NVLink, InfiniBand and SpectrumX
Summary from zhihu post, which some picture from here.
This blog talks lot of parellesim as well.
Also this post dives really deep into networking which is totally over my understanding. It has a good intro to NCCL at the end.
1 NVLink and NVSwitch
- Nvidia’s properiatery tech for between GPU communicating links. (Also works between GPU and CPU).
- NVswitch is on the node
- After merging Mellanox, NVLink can work cross nodes with NVLink Switch(off nodes), composing a NVLink Network.

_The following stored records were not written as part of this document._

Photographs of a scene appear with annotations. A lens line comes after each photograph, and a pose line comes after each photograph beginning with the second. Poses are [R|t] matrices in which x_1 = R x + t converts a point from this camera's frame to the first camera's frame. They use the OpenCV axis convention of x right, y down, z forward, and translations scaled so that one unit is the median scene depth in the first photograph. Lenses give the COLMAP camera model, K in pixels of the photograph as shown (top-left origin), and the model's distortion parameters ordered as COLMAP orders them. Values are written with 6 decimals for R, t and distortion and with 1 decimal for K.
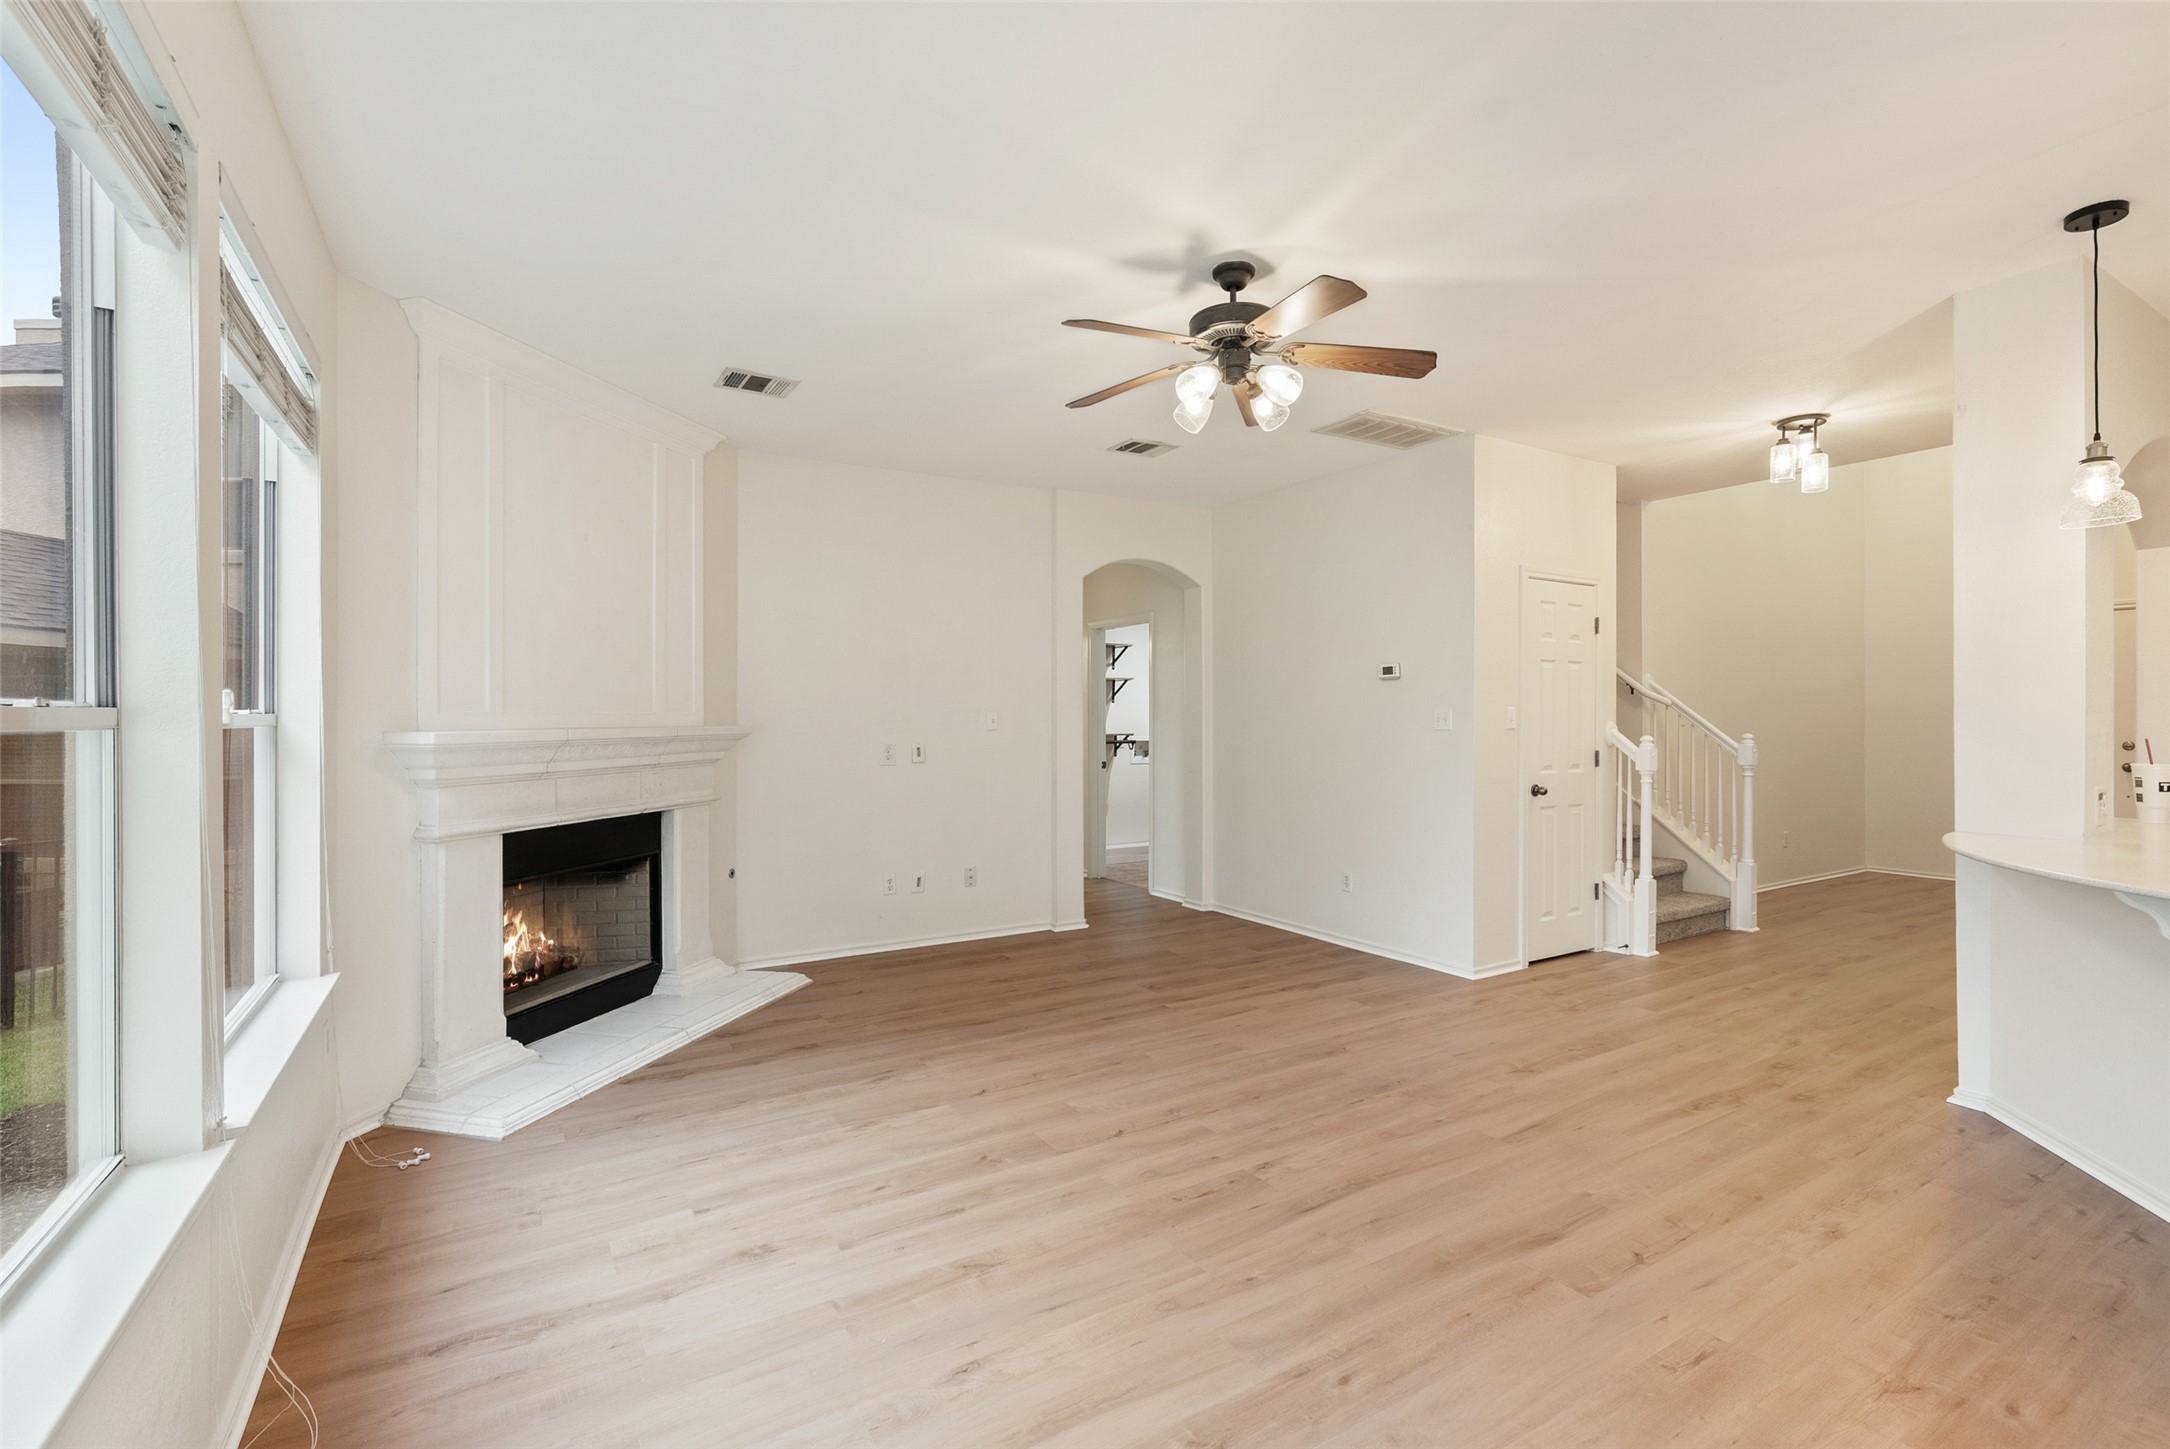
lens RADIAL K [[976.4, 0, 1088.9], [0, 976.4, 721.9], [0, 0, 1]] dist [-0.004140, 0.000316]
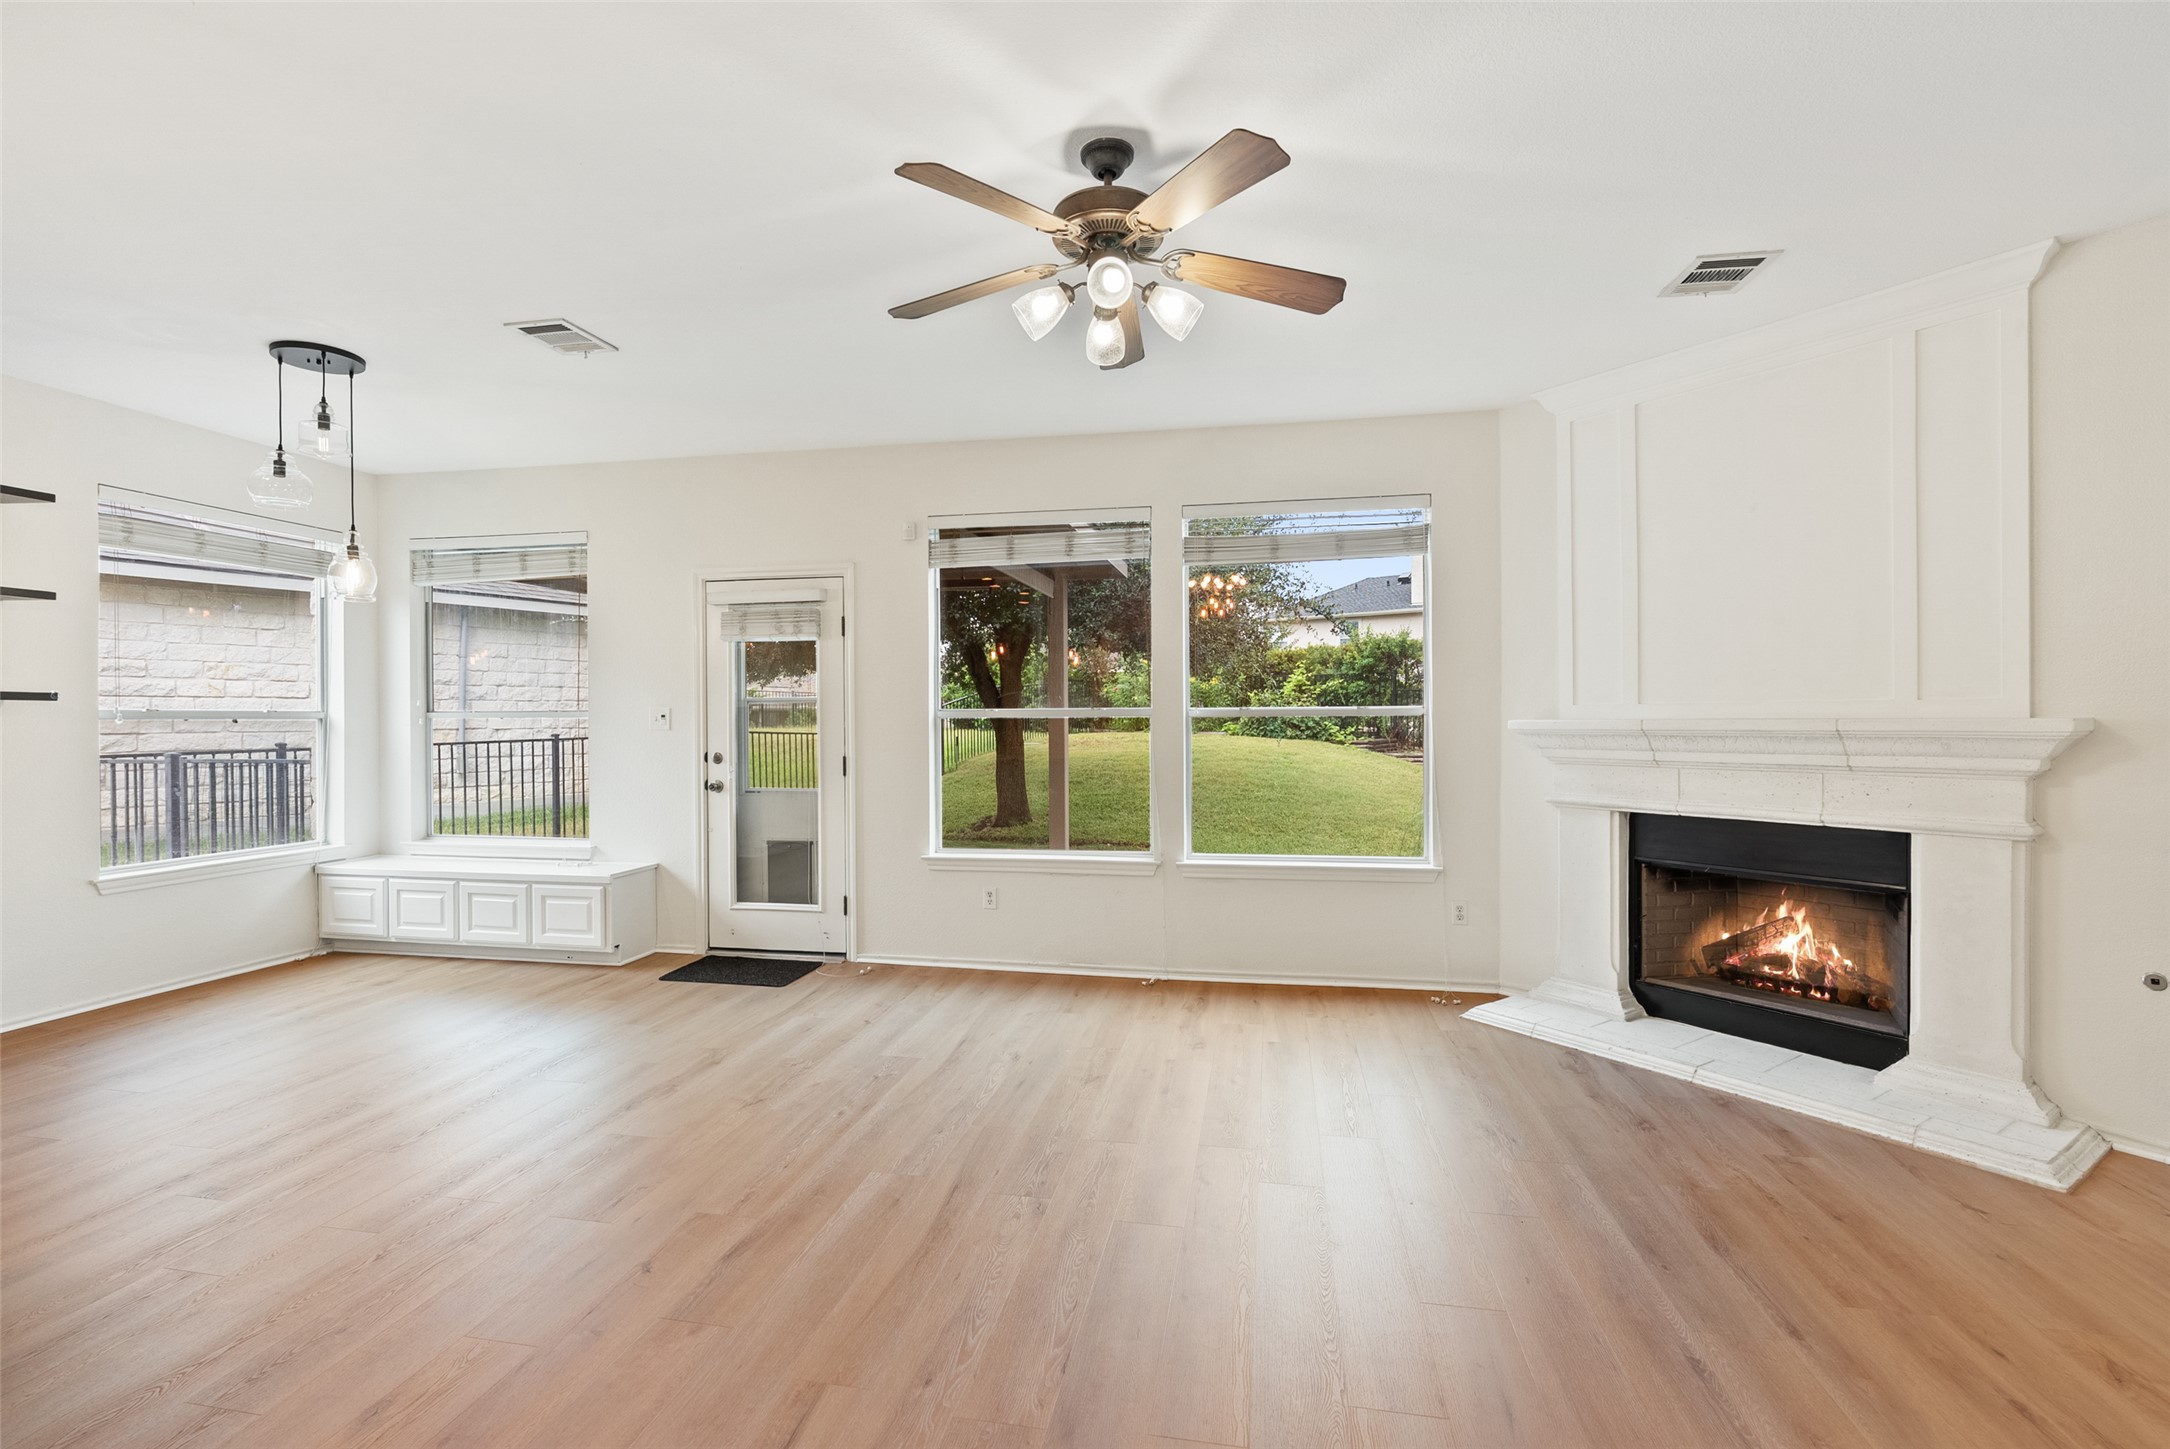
lens RADIAL K [[976.4, 0, 1093.6], [0, 976.4, 721.7], [0, 0, 1]] dist [-0.004140, 0.000316]
pose [[-0.666348, 0.013206, -0.745524, 0.655697], [0.007936, 0.999912, 0.010619, -0.005601], [0.745599, 0.001160, -0.666394, 1.318899]]
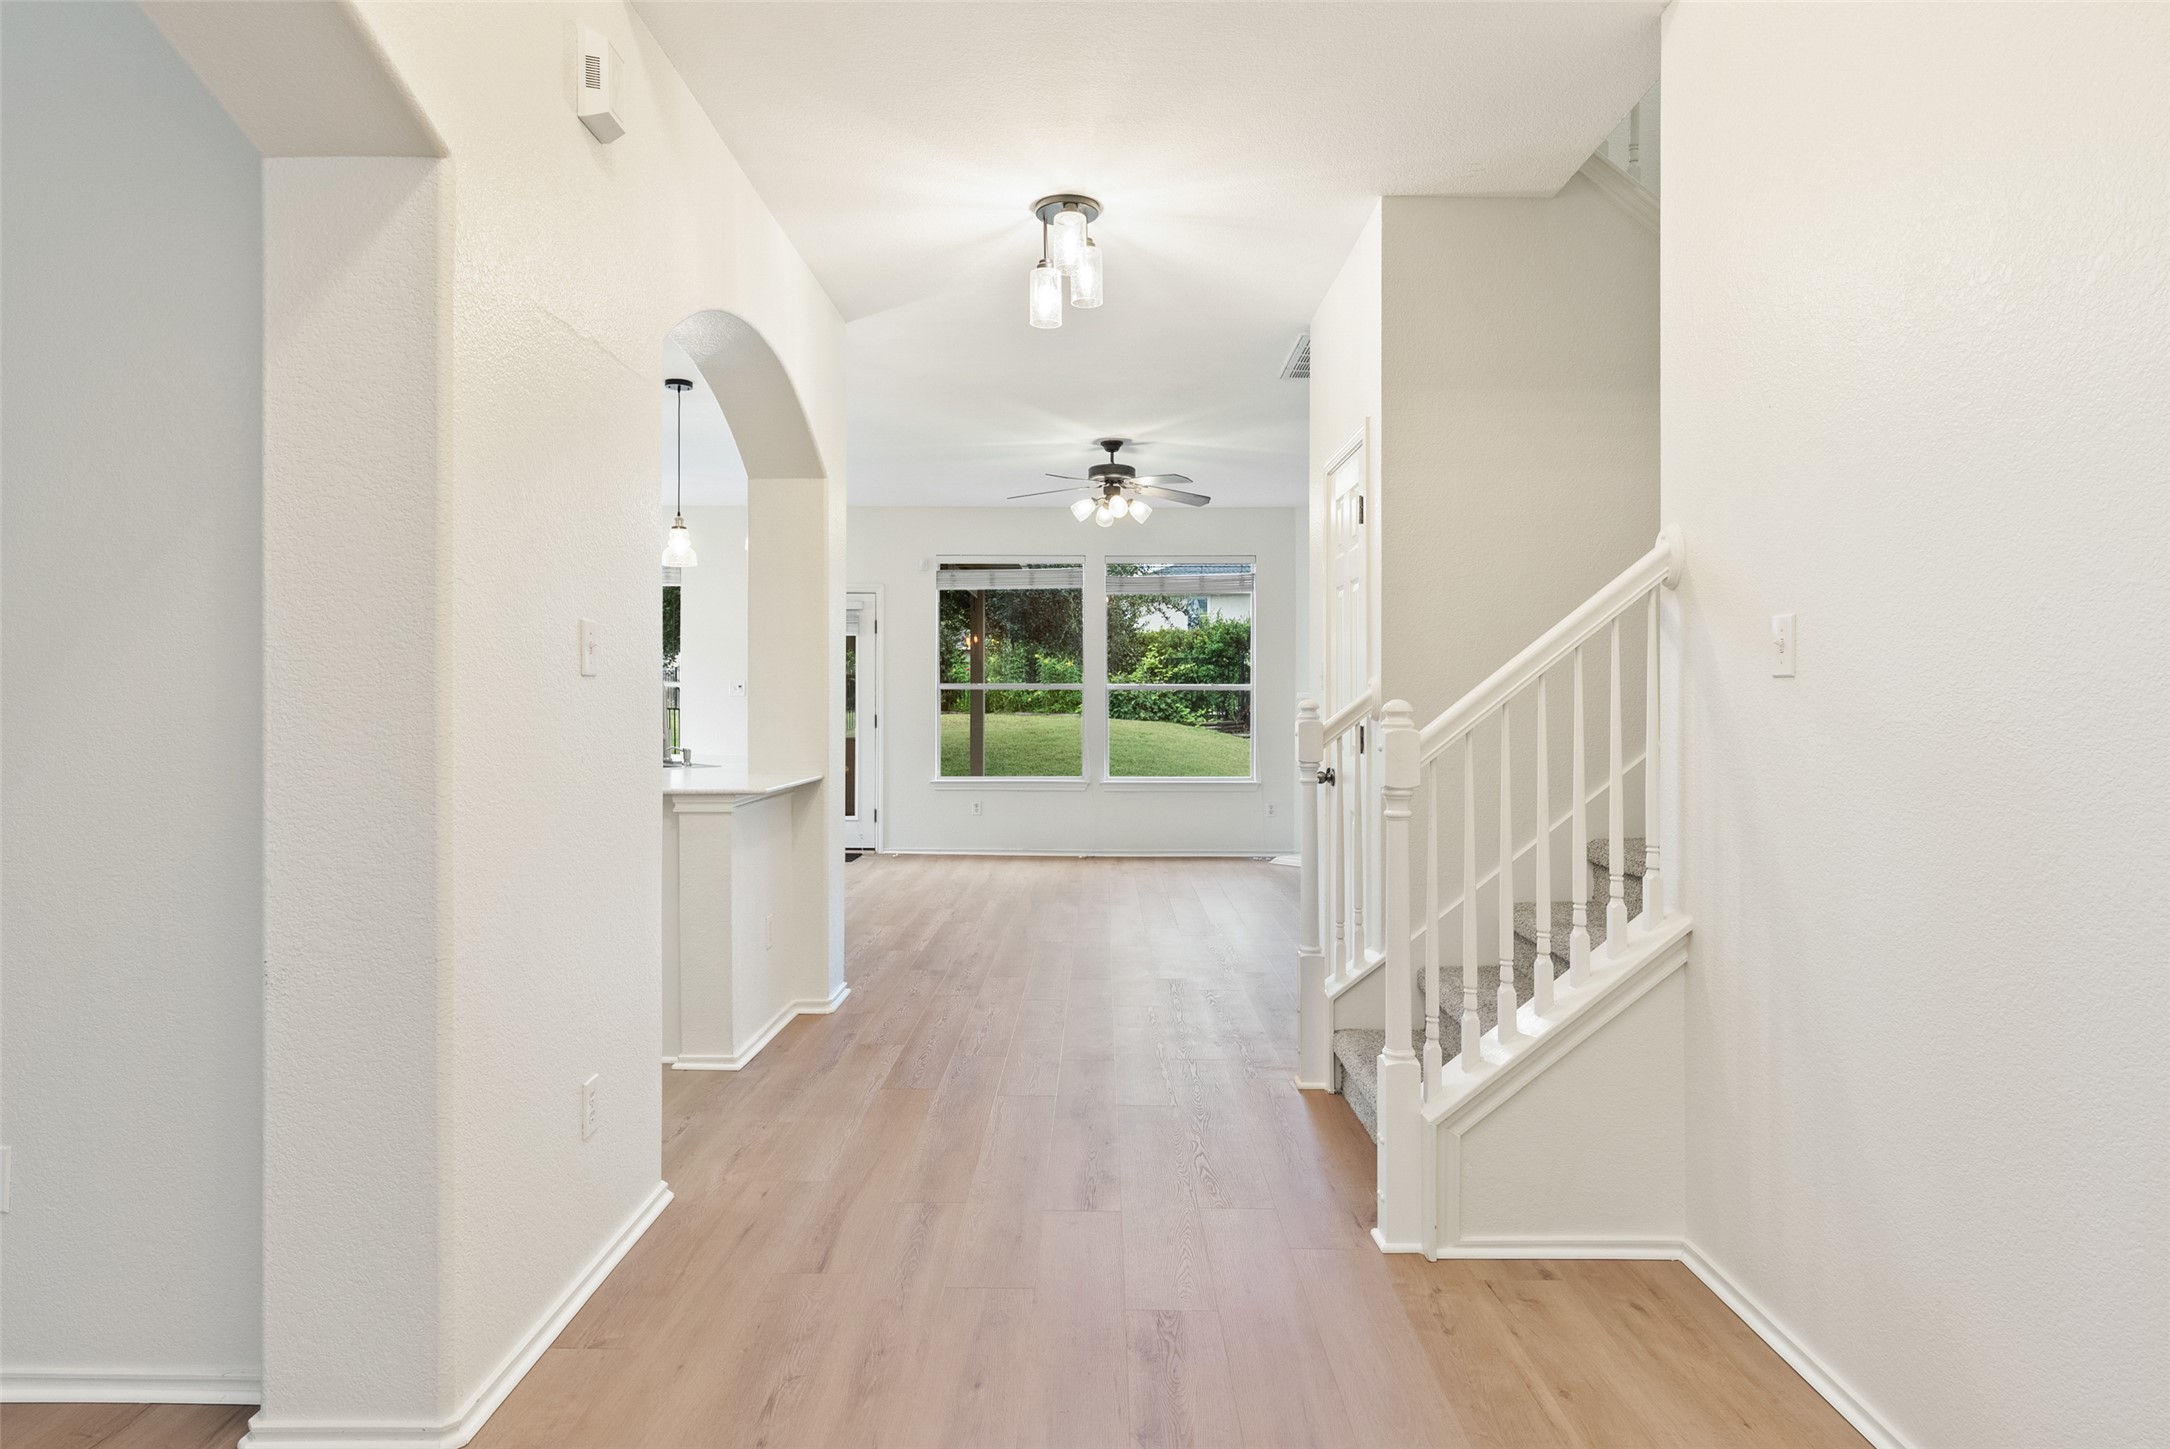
lens RADIAL K [[1230.1, 0, 1095.6], [0, 1230.1, 705.0], [0, 0, 1]] dist [0.007204, 0.000345]
pose [[-0.525377, 0.005562, -0.850851, 1.873522], [-0.000177, 0.999978, 0.006647, 0.019011], [0.850869, 0.003643, -0.525365, 1.910661]]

- NVlink 4.0 supports up to 32 nodes (256 GPUs)
2 InfiniBand
- InfiniBand introduced RDMA, bypassing the CPU for memory access
- Introduced in 90s to replace PCI. But deplayed by internet bubble burst. Then Intel goes for PCIe
- Target for AI Factory
- Quantum + Connect-X NIC product from NV
3 RoCE
- RDMA over Converged Ethertnet
- Implementatng RDMA with existing Ethernet, low cost
- v1 is called IBoE. v2 is the main stream now.
- Based on UDP/IP
- iWARP(Internet Wide Area RDMA Protocol) is another RDMA implementation over TCP/IP
4 Ethernet
- Target for AI Cloud
- One of the solutions with Inifiband
- Spectrum-X + BlueField DPU product from NV